-- Start --
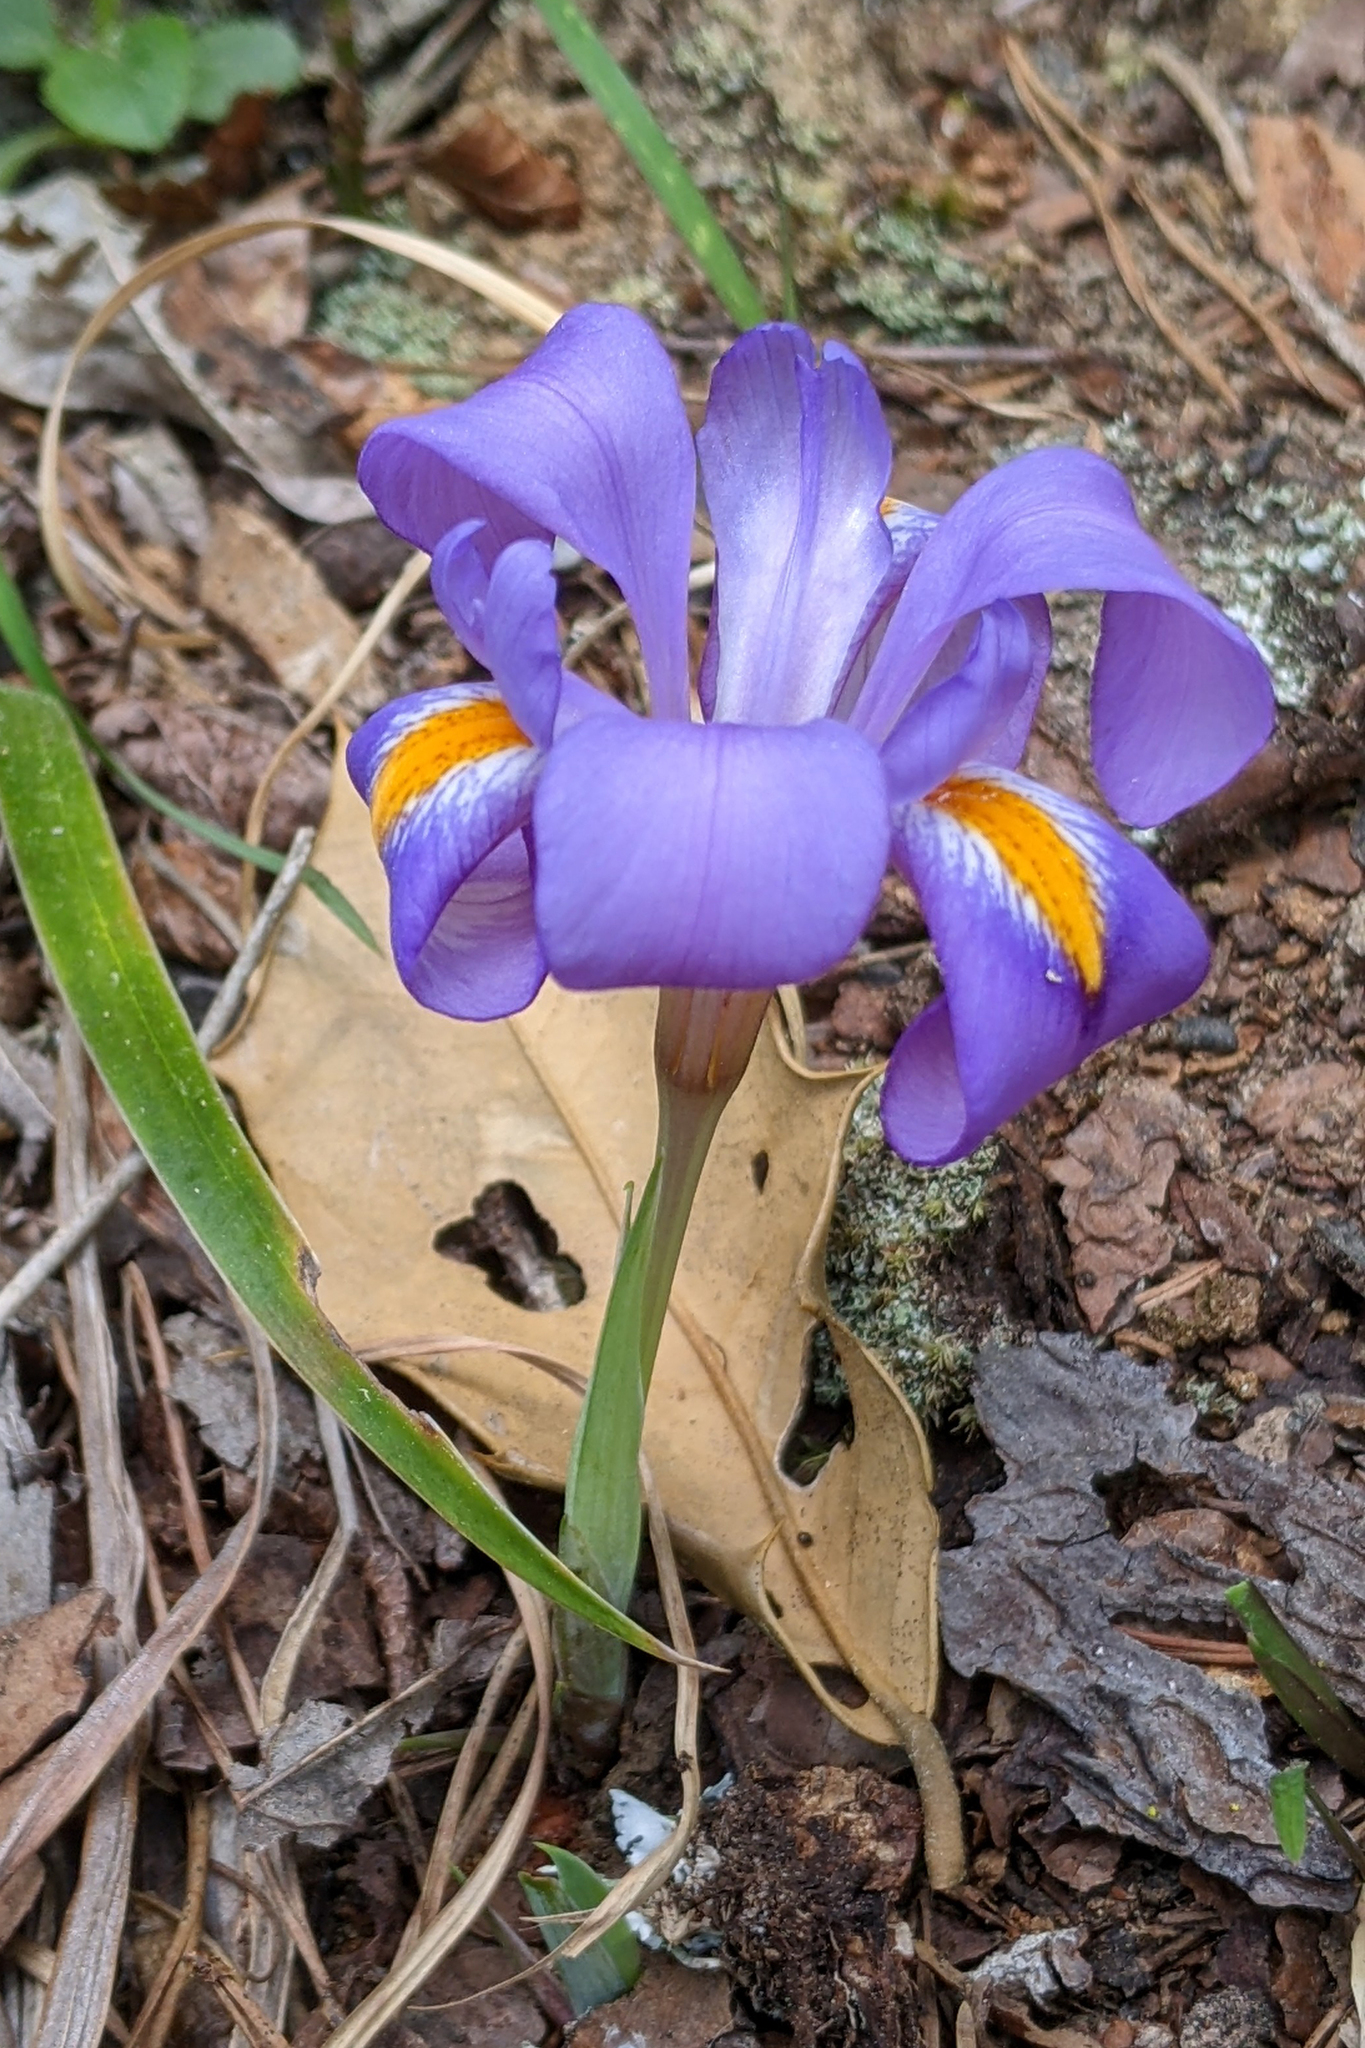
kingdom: Plantae
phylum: Tracheophyta
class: Liliopsida
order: Asparagales
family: Iridaceae
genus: Iris
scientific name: Iris verna
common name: Dwarf iris
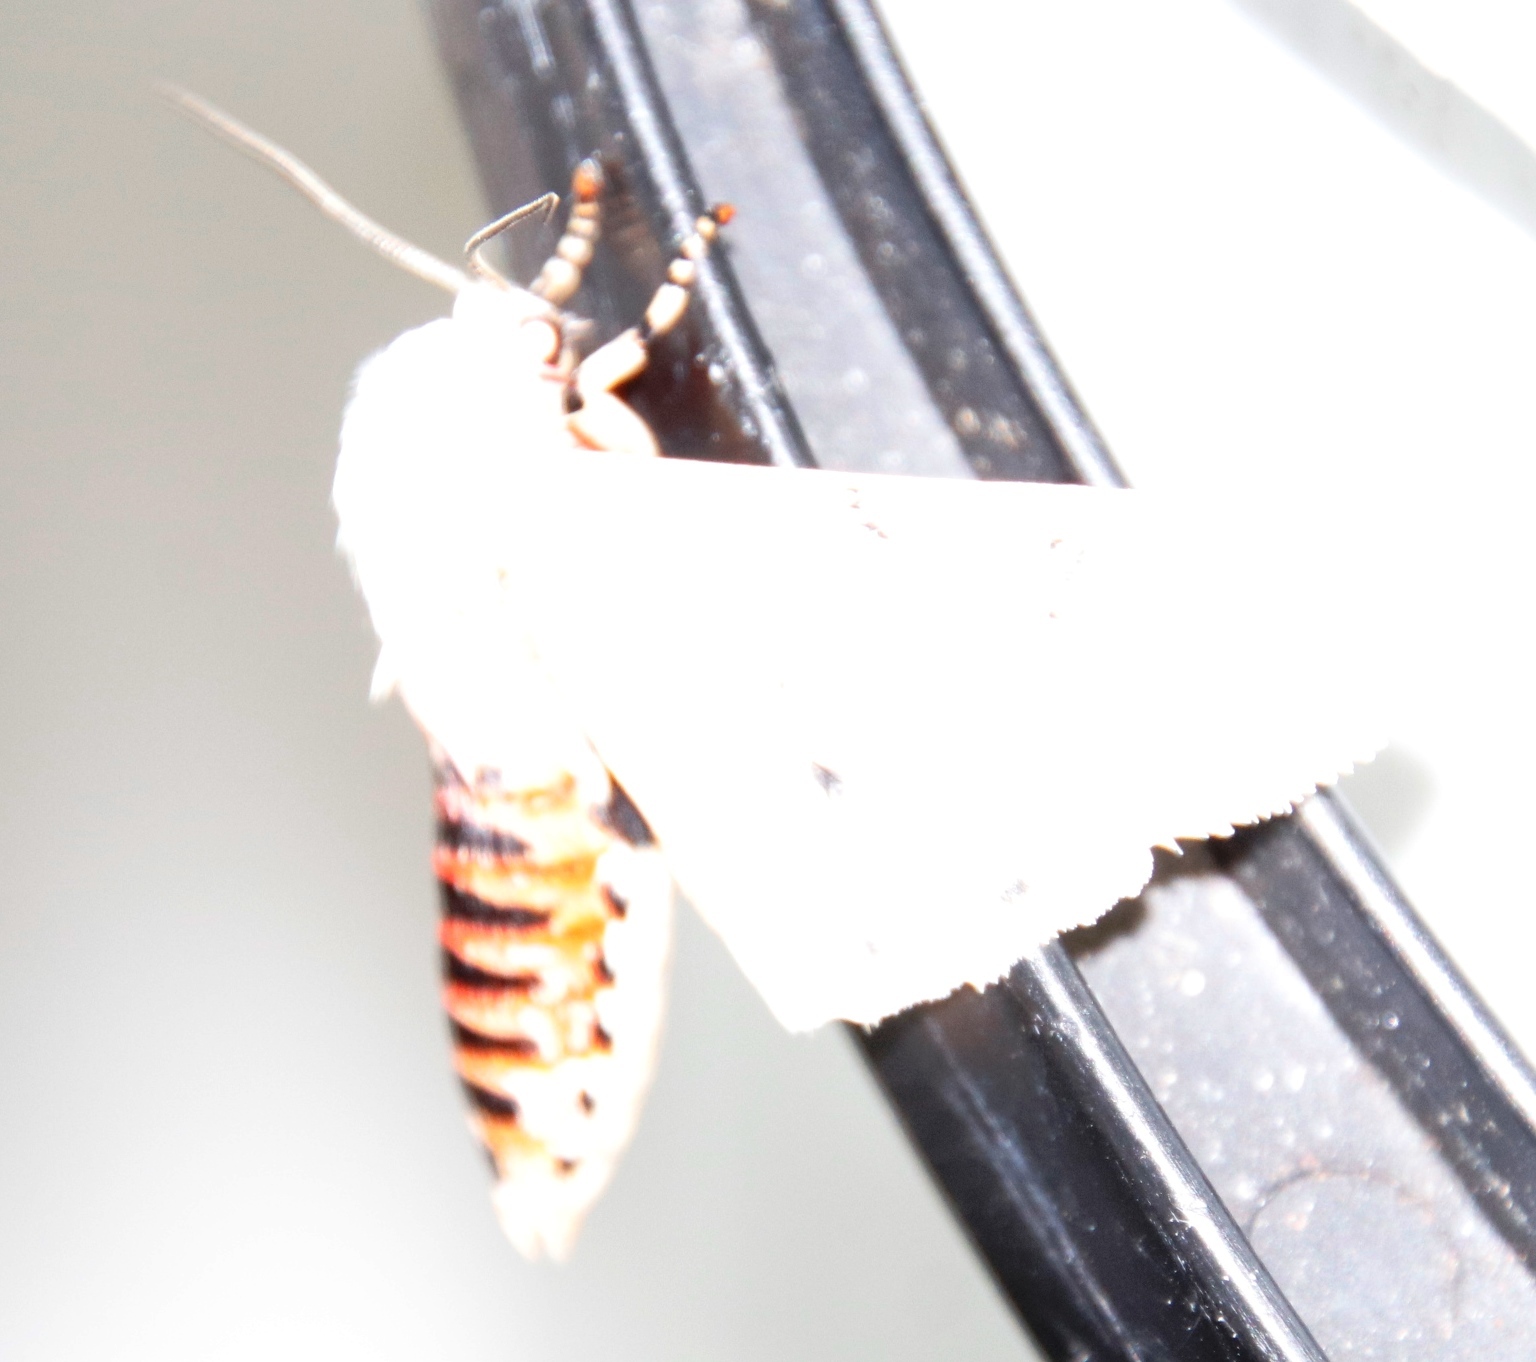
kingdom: Animalia
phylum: Arthropoda
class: Insecta
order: Lepidoptera
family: Erebidae
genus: Rhodogastria
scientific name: Rhodogastria amasis
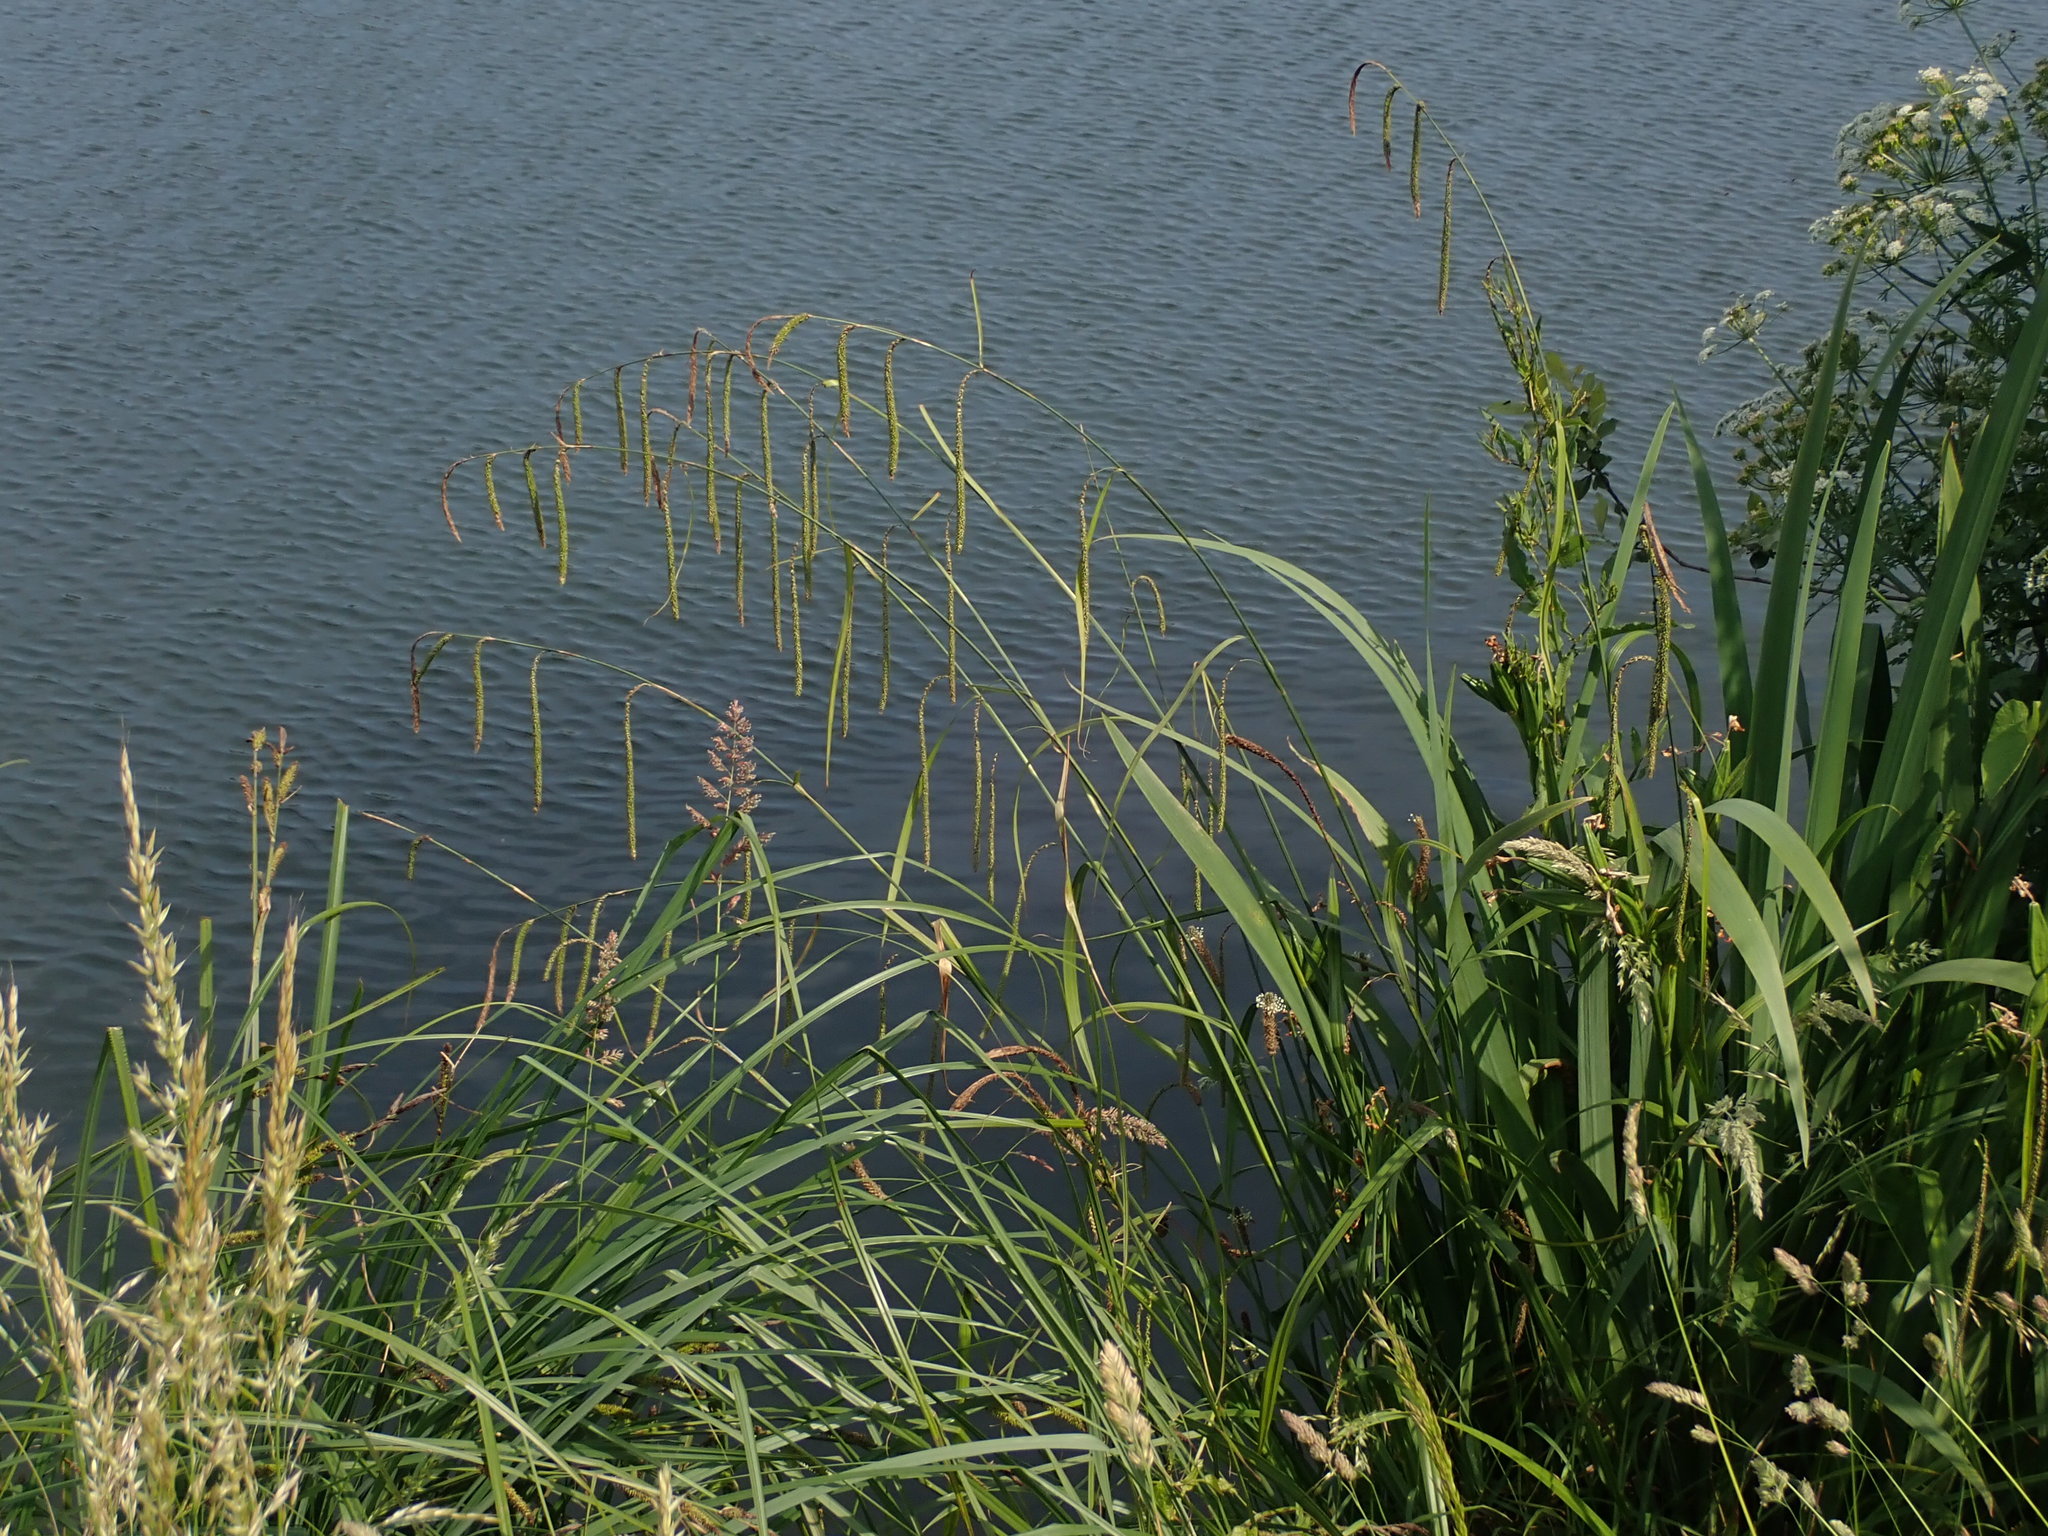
-- End --
- [EXERCISE PROMPT] Copy every line above word for word, leaving out the pictures.

- [ANSWER TO THE EXERCISE]
kingdom: Plantae
phylum: Tracheophyta
class: Liliopsida
order: Asparagales
family: Iridaceae
genus: Iris
scientific name: Iris verna
common name: Dwarf iris
kingdom: Animalia
phylum: Arthropoda
class: Insecta
order: Lepidoptera
family: Erebidae
genus: Rhodogastria
scientific name: Rhodogastria amasis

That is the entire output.